Financial statements provide a picture of the performance, financial position, and cash flows of a business. These documents are used by the investment community, lenders, creditors, and management to evaluate an entity. There are four main types of financial statements, which are as follows:
- Income statement. This report reveals the financial performance of an organization for the entire reporting period. It begins with sales, and then subtracts out all expenses incurred during the period to arrive at a net profit or loss. An earnings per share figure may also be added if the financial statements are being issued by a publicly-held company. This is usually considered the most important financial statement, since it describes performance.
- Balance sheet. This report shows the financial position of a business as of the report date (so it covers a specific point in time). The information is aggregated into the general classifications of assets, liabilities, and equity. Line items within the asset and liability classification are presented in their order of liquidity, so that the most liquid items are stated first. This is a key document, and so is included in most issuances of the financial statements.

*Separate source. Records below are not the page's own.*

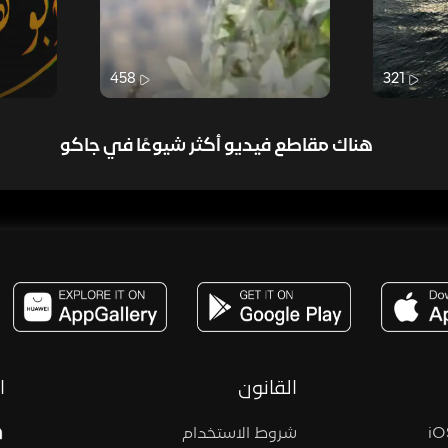
458
321
هناك مقاطع فيديو أكثر شيوعًا في جاكو
مساحة,صوت,ترفيه,العاب,هدايا,بث مباشر ,تحديات,مباشر,جاكو,موسيقى,دعم بث
القانون
ا
شروط الاستخدام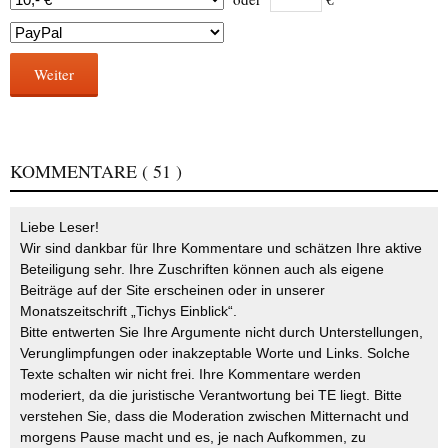
Weiter
KOMMENTARE
( 51 )
Liebe Leser!
Wir sind dankbar für Ihre Kommentare und schätzen Ihre aktive
Beteiligung sehr. Ihre Zuschriften können auch als eigene
Beiträge auf der Site erscheinen oder in unserer
Monatszeitschrift „Tichys Einblick“.
Bitte entwerten Sie Ihre Argumente nicht durch Unterstellungen,
Verunglimpfungen oder inakzeptable Worte und Links. Solche
Texte schalten wir nicht frei. Ihre Kommentare werden
moderiert, da die juristische Verantwortung bei TE liegt. Bitte
verstehen Sie, dass die Moderation zwischen Mitternacht und
morgens Pause macht und es, je nach Aufkommen, zu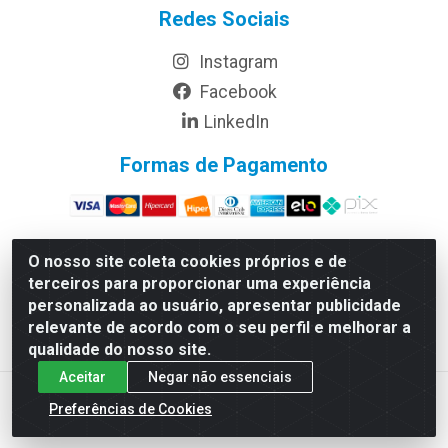
Redes Sociais
Instagram
Facebook
LinkedIn
Formas de Pagamento
O nosso site coleta cookies próprios e de
terceiros para proporcionar uma experiência
Rymo Imagem e Produtos Gráficos da Amazonia LTDA - Av.
personalizada ao usuário, apresentar publicidade
Ajuricaba, 379 - Cachoeirinha, Manaus/AM - CEP 69065-110 -
relevante de acordo com o seu perfil e melhorar a
CNPJ 14.220.230.0001-70
qualidade do nosso site.
Aceitar
Negar não essenciais
Preferências de Cookies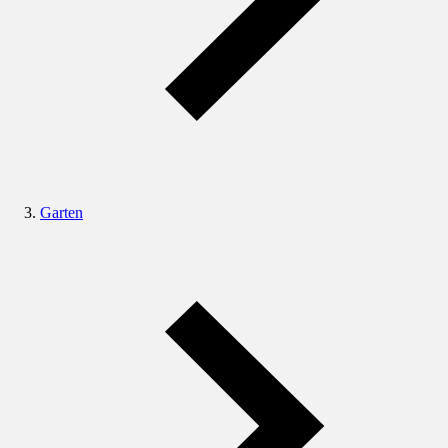
Garten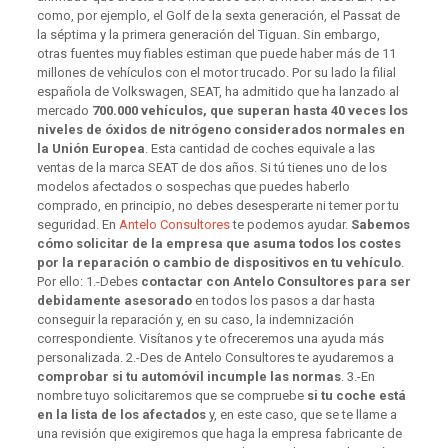
como, por ejemplo, el Golf de la sexta generación, el Passat de
la séptima y la primera generación del Tiguan. Sin embargo,
otras fuentes muy fiables estiman que puede haber más de 11
millones de vehículos con el motor trucado. Por su lado la filial
española de Volkswagen, SEAT, ha admitido que ha lanzado al
mercado
700.000 vehículos, que superan hasta 40 veces los
niveles de óxidos de nitrógeno considerados normales en
la Unión Europea
. Esta cantidad de coches equivale a las
ventas de la marca SEAT de dos años. Si tú tienes uno de los
modelos afectados o sospechas que puedes haberlo
comprado, en principio, no debes desesperarte ni temer por tu
seguridad. En
Antelo Consultores
te podemos ayudar.
Sabemos
cómo solicitar de la empresa que asuma todos los costes
por la reparación o cambio de dispositivos en tu vehículo
.
Por ello: 1.-Debes
contactar con Antelo Consultores para ser
debidamente asesorado
en todos los pasos a dar hasta
conseguir la reparación y, en su caso, la indemnización
correspondiente. Visítanos y te ofreceremos una ayuda más
personalizada. 2.-Des de Antelo Consultores te ayudaremos a
comprobar si tu automóvil incumple las normas
. 3.-En
nombre tuyo solicitaremos que se compruebe
si tu coche está
en la lista de los afectados
y, en este caso, que se te llame a
una revisión que exigiremos que haga la empresa fabricante de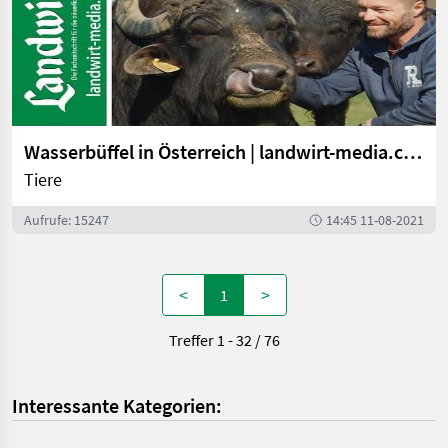
Wasserbüffel in Österreich | landwirt-media.com
Tiere
Aufrufe: 15247
14:45 11-08-2021
<
>
1
Treffer 1 - 32 / 76
Interessante Kategorien: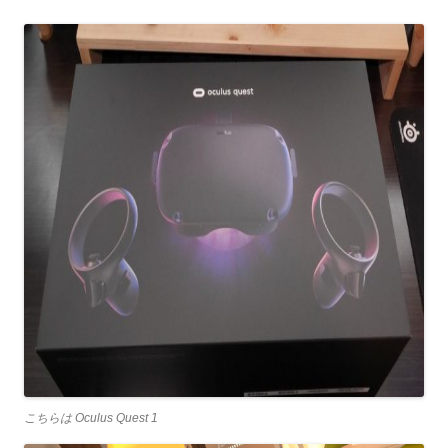
こちらは Oculus Quest 1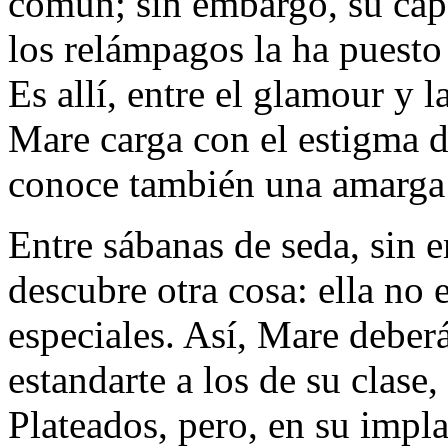
común; sin embargo, su cap
los relámpagos la ha puesto 
Es allí, entre el glamour y 
Mare carga con el estigma 
conoce también una amarga 
Entre sábanas de seda, sin 
descubre otra cosa: ella no 
especiales. Así, Mare deberá
estandarte a los de su clase,
Plateados, pero, en su imp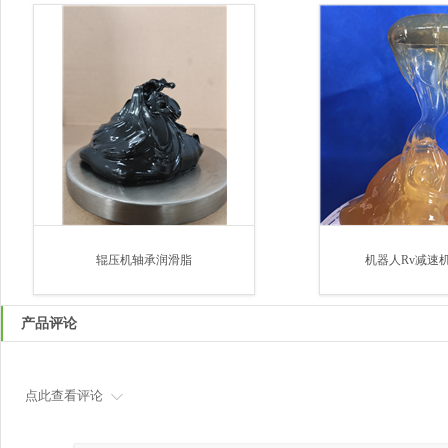
辊压机轴承润滑脂
机器人Rv减速机
产品评论
点此查看评论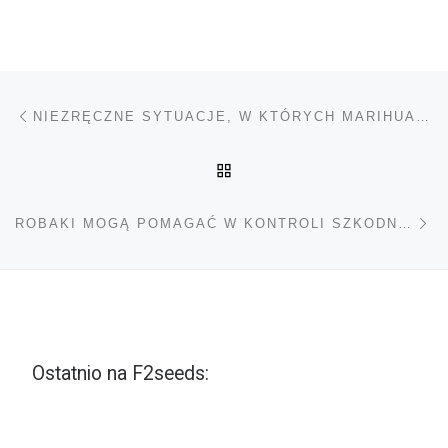
Nawigacja wpisu
Poprzedni wpis
NIEZRĘCZNE SYTUACJE, W KTÓRYCH MARIHUANA MOŻE CIĘ URATOWAĆ
POWRÓT DO LISTY POS
Na
ROBAKI MOGĄ POMAGAĆ W KONTROLI SZKODNIKÓW
Ostatnio na F2seeds:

- Statement of cash flows. This report reveals the cash inflows and outflows experienced by an organization during the reporting period. These cash flows are broken down into three classifications, which are operating activities, investing activities, and financing activities. This document can be difficult to assemble, and so is more commonly issued only to outside parties.
- Statement of changes in equity. This report documents all changes in equity during the reporting period. These changes include the issuance or purchase of shares, dividends issued, and profits or losses. This document is not usually included when the financial statements are issued internally, as the information in it is not overly useful to the management team.
When issued to users, the preceding types of financial statements may have a number of footnote disclosures attached to them. These additional notes clarify certain summary-level information presented in the financial statements, and may be quite extensive. Their exact contents are defined by the applicable accounting standards.